Thursday was our last day, so Orian and I took the bus to Mostar. Winding through stunning, sheer, rocky mountains, the bus passes azure glacial lakes which intertwine and flow on towards Mostar. The old city of Mostar has a mystical aura to it, mostly due to the mesmerizingly blue river which flows through it. The iconic Mostar bridge acts like a central force which the city revolves around. This bridge, which stood since the 16th century, was blown to pieces by Croat forces during the war in an act of deliberate cultural warfare. The destruction was ordered by Slobodan Praljak who responded to international outcry that they would build “an even older bridge”. It was reconstructed 2004 through the help of international donors and serves as a bitter-sweet reminder of the fragility of history. Mostar is, unfortunately, very touristy, with locals trying to take advantage as much as they can of the foreigners who stream through the town everyday. One cannot blame them, but the old city is hidden behind a superficial layer of tourist targeted enterprise. I found it interesting that this city has such a mystical feeling to it and just near by are the pilgrimage sites of Medjugorje to the West and Blagaj, an old Sufi monastery, to the South. Something in that region inspires people to religion, it seems. Orian and I hitchhiked to Jablanica from Mostar on our way back to Sarajevo which allowed us a more local glimpse into life in Bosnia. In Jablanica, after encountering a few rude individuals we were warmly received by an owner of a bakery who gave us some delicious fresh bread for the rest of our bus trip back to Sarajevo.

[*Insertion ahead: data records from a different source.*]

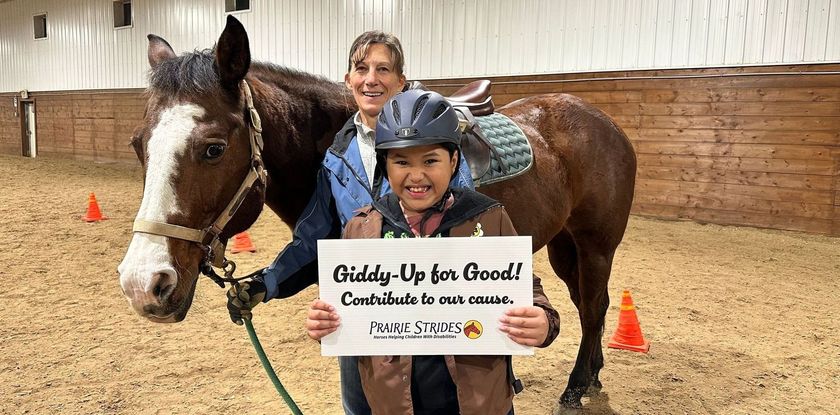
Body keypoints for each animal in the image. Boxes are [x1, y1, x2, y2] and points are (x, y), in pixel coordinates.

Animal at [118, 17, 636, 410]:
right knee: (591, 305)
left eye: (213, 148)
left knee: (593, 308)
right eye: (138, 144)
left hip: (596, 244)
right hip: (565, 246)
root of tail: (600, 119)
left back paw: (576, 387)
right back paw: (593, 375)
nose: (142, 285)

The next day we all set off on our various individual missions. Goran had a presentation for his course that day, and Orian was catching a bus to Belgrade. I hopped on the train to Banja Luka which slowly makes its way through beautiful mountainous countryside. I flew back to Brussels-Charleroi that evening and, thanks to a Ryanair delay, ended up missing the final train back to Leuven. After two men tried to steal my bag at Brussels-Midi at 1:00am I decided that I’d cut my losses and take a taxi home.

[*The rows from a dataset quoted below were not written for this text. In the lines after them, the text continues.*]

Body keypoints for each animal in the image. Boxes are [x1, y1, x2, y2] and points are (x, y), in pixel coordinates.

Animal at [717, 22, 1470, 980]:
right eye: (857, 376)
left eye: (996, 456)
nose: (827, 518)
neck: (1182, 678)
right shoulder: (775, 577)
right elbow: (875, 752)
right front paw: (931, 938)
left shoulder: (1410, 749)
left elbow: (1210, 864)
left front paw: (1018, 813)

Bosnia and Herzegovina is a wonderful place, with warm, beautiful people. A trip there should be one of openness to the history and the present. As such, it can only be a journey of beauty and pain for the uninitiated. An “off the grid” tourist destination, it’s worth going there to support the economy and to get a glimpse into a somewhat forgotten region of Europe. The best way to experience Bosnia is to go with the flow, things operate on their own time there, and that’s part of its charm. Hvala lijepo, Bosnia!